Now it's the handler's turn, where RCPWM values are passed to the MCU timers:
static void rawcmdHandleCanard(CanardRxTransfer* transfer)
{
int16_t ar[6] = {0,0,0,0,0,0};
int offset = 0;
for (int i = 0; i<6; i++)
{
if (canardDecodeScalar(transfer, offset, 14, true, &ar[i])<14) { break; }
offset += 14;
}
rcpwmUpdate(ar);
}
const rcpwm_t rcpwm_outputs[] =
{
{TIM12, 1, "TIM12_CH1_PA4"},
{TIM12, 2, "TIM12_CH1_PA5"},
{TIM3, 1, "TIM3_CH1_PA6"},
{TIM3, 2, "TIM3_CH2_PB0"},
{TIM3, 3, "TIM3_CH3_PB6"},
{TIM3, 4, "TIM3_CH4_PB7"}
};
static void rcpwmUpdate(int16_t ar[6])
{
for (char i = 0; i < 6; i++ )
{
uint32_t val = RCPWM_NEUTRAL_uS;
ar[i] = ar[i] * RCPWM_MAGNITUDE_uS / UAVCAN_EQUIPMENT_ESC_RAWCOMMAND_MAX_VALUE;
val += ar[i];
TIM_SetCompare(rcpwm_outputs[i].timer,rcpwm_outputs[i].channel, uS_to_ticks(val));
}
}
static void TIM_SetCompare(TIM_TypeDef* TIMx, uint8_t ch, uint32_t Compare)
{
if (ch == 1)
{
TIMx->CCR1 = Compare;
return;
}
if (ch == 2)
{
TIMx->CCR2 = Compare;
return;
}
if (ch == 3)
{
TIMx->CCR3 = Compare;
return;
}
if (ch == 4)
{
TIMx->CCR4 = Compare;
return;
}
}
And that's it.

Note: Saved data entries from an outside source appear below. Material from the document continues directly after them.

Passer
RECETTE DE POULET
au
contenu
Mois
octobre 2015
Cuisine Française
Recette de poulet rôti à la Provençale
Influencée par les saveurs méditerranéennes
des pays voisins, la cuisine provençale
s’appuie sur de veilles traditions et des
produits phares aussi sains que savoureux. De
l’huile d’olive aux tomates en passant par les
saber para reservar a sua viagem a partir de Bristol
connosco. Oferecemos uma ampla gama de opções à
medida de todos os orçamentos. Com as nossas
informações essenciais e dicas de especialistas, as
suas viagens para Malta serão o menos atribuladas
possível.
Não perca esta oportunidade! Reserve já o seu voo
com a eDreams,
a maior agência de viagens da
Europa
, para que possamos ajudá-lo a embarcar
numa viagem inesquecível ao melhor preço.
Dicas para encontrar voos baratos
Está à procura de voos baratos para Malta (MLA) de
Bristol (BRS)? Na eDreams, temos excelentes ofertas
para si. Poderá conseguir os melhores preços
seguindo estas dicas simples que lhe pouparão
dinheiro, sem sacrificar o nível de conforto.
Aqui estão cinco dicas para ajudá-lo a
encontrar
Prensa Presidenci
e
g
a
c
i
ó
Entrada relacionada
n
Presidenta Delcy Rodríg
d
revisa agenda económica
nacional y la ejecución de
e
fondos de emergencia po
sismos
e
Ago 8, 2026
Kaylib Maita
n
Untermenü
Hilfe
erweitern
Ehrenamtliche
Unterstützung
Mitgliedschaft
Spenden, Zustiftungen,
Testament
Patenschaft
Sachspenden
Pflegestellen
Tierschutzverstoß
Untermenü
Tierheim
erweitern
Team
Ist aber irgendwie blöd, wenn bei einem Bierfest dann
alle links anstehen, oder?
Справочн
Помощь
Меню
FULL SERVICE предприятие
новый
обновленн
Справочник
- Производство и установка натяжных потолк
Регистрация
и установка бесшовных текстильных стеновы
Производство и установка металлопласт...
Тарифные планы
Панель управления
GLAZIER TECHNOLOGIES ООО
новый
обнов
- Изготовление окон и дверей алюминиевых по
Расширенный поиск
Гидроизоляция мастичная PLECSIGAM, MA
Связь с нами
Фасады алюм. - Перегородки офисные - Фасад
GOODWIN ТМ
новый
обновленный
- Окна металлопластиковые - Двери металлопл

Now its time to open the UAVCAN GUI Tool and go to the ESC Management panel:
Our device supports up to six channels, so increase the number of channels and try moving the sliders.
If you connect an oscilloscope to Babel, you should see something like this:
Or you may connect servos and see them move after the sliders on the ESC panel.